**Activity**
Copy the stretch of the synonyms passage from "Synonyms are introduced" through "synonym('_attr', descriptor=property(_get_attr, _set_attr))", renaming "MyClass" to "Account" wherever it occurs.

[Given passage Boundary: Start]

You should generally **not** map a class and also specify its table in a many-to-many
relation, since the ORM may issue duplicate INSERT and DELETE statements.


Defining Synonyms
=================

Synonyms are introduced in :ref:`synonyms`. To define a getter/setter which 
proxies to an underlying attribute, use :func:`~sqlalchemy.orm.synonym` with the 
``descriptor`` argument::

    class MyClass(Base):
        __tablename__ = 'sometable'

        _attr = Column('attr', String)

        def _get_attr(self):
            return self._some_attr
        def _set_attr(self, attr):
            self._some_attr = attr
        attr = synonym('_attr', descriptor=property(_get_attr, _set_attr))

The above synonym is then usable as an instance attribute as well as a
class-level expression construct::

    x = MyClass()
    x.attr = "some value"
    session.query(MyClass).filter(MyClass.attr == 'some other value').all()

For simple getters, the :func:`synonym_for` decorator can be used in conjunction
with ``@property``::

    class MyClass(Base):
        __tablename__ = 'sometable'
        
        _attr = Column('attr', String)

        @synonym_for('_attr')
        @property
        def attr(self):
            return self._some_attr

Similarly, :func:`comparable_using` is a front end for the :func:`~sqlalchemy.orm.comparable_property` 
ORM function::

    class MyClass(Base):
        __tablename__ = 'sometable'

        name = Column('name', String)

        @comparable_using(MyUpperCaseComparator)
        @property
        def uc_name(self):
            return self.name.upper()

[Given passage Boundary: End]
[Extracted material Boundary: Start]

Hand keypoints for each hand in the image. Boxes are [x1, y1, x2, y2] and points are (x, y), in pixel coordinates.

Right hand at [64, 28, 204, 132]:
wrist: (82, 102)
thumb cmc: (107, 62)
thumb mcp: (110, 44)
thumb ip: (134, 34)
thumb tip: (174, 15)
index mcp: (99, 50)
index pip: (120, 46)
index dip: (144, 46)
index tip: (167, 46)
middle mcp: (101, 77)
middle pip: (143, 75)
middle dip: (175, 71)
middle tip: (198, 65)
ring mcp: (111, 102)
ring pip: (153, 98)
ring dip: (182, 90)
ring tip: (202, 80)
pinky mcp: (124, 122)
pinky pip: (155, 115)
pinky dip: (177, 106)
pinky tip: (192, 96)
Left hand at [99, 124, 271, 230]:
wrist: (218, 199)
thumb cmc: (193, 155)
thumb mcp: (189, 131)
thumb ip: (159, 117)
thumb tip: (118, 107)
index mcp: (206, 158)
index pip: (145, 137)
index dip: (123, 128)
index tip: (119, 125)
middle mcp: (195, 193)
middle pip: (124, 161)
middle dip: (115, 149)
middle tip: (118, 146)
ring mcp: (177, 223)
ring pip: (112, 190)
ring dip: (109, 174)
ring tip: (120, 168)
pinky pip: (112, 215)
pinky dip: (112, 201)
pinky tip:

[Extracted material Boundary: End]

**Result**
Synonyms are introduced in :ref:`synonyms`. To define a getter/setter which 
proxies to an underlying attribute, use :func:`~sqlalchemy.orm.synonym` with the 
``descriptor`` argument::

    class Account(Base):
        __tablename__ = 'sometable'

        _attr = Column('attr', String)

        def _get_attr(self):
            return self._some_attr
        def _set_attr(self, attr):
            self._some_attr = attr
        attr = synonym('_attr', descriptor=property(_get_attr, _set_attr))